- **Übungsaufgaben**:
1. Beantworten Sie anhand des Artikels über Bratislava:
(a) Wie hoch über dem Donauufer schwankt die Kapsel des Ufos?
(b) Wie weit reicht der Rundumblick an klaren Tagen?
(c) Wie heißt die Plattenbau-Antipode der Altstadt?
2. Welche Bestandteile zählt der Artikel über Bratislava zum „wilden Mix“ der Stadt?
3. Stimmen diese Aussagen mit dem Artikel über Bratislava überein?
(a) Die Aussichtsplattform ist an einer Brücke verankert.
(b) Die Raffinerien liegen vom Ufo aus im Nordwesten.
(c) Im Jahr 2018 ist Bratislava seit 30 Jahren Hauptstadt der souveränen Slowakei.
== Textauszug
Städtereise an der Donau:Was ist eigentlich mit Bratislava?

Bratislava

Blick auf Bratislava: links das "Ufo", rechts die Altstadt mit Burg.

(Foto: kaycco - stock.adobe.com)

Zwischen Prag, Wien und Budapest liegt ein touristisches Bermudadreieck: Bratislava. Zeit für eine Reise in die Donaustadt, die viele noch übersehen.

Von Irene Helmes

Wer vom Ufo aus auf Bratislava blickt, spürt direkt, wie sehr diese Stadt in Bewegung ist. Immer wieder vibriert der Boden, schwankt die Kapsel leicht, fast 100 Meter über dem Donauufer. Kein Grund zur Sorge: Die Aussichtsplattform steht sicher auf Stelzen verankert an der "Brücke des Slowakischen Nationalaufstands". Im kühlen Dekor der Skybar werden zu Loungemusik Getränke serviert und der Rundumblick reicht an klaren Tagen bis 100 Kilometer weit.

Es passt aber, dass dieses Wahrzeichen wirklich "Ufo" heißt. Wie hineingeworfen wirkt der futuristische Brückenturm aus Ostblockzeiten in Bratislavas ohnehin wilden Mix aus Mittelalter, K&K-Charme, Jugendstil, Plattenbauten und Moderne aus Glas und Stahl.

Vom Ufo aus also, unter dem die Donau von Wien weiter nach Budapest fließt, kann man alles überblicken: die bildhübsche Altstadt mit dem Burghügel, ihre gigantische Plattenbau-Antipode Petržalka, die kleinen Weinberge, die noch zwischen den Villen an den Hängen im Norden liegen, ein rätselhaftes Graffito namens "Horst" auf einer Mauer am Wasser, die waldigen Hügel Österreichs im Westen oder auch die qualmenden Raffinerien Richtung Ungarn im Südosten.

So viel man von hier aus sehen kann, so diffus ist bei den meisten die Vorstellung von Bratislava, bevor sie dorthin reisen. Zwar liegt die slowakische Hauptstadt auf der Route der beliebten Donau-Kreuzfahrten und direkt an zwei Landesgrenzen, gleichzeitig aber in einer Art touristischem Bermudadreieck zwischen den unvermeidlichen Schönen Prag, Wien und Budapest. Nun ist ein besonderes Jahr gekommen. 2018 bedeutet: aktuell massive politische Umwälzungen, zugleich die Erinnerung an 25 Jahre Hauptstadt der souveränen Slowakei, 50 Jahre Prager Frühling - und 100 Jahre, seit Bratislava am Ende des Ersten Weltkriegs noch Pressburg hieß und sich erst vom untergehenden Habsburgerreich lösen musste.
====
== Datenübersicht
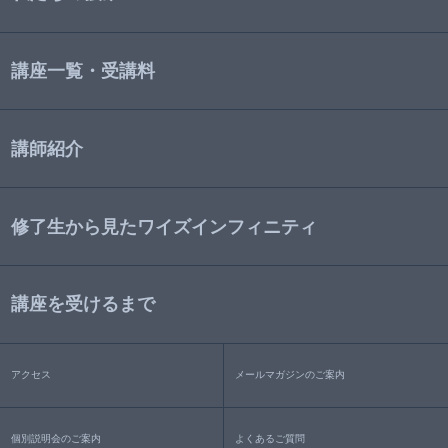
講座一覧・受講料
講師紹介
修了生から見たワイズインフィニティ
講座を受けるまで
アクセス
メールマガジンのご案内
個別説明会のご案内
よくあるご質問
====
- **Ergebnisse**:
1.
(a) Fast 100 Meter.
(b) Bis 100 Kilometer weit.
(c) Petržalka.

2. Mittelalter, K&K-Charme, Jugendstil, Plattenbauten, Moderne aus Glas und Stahl

3.
(a) Ja: „Die Aussichtsplattform steht sicher auf Stelzen verankert an der "Brücke des Slowakischen Nationalaufstands".“
(b) Nein: „die qualmenden Raffinerien Richtung Ungarn im Südosten“
(c) Nein: „25 Jahre Hauptstadt der souveränen Slowakei“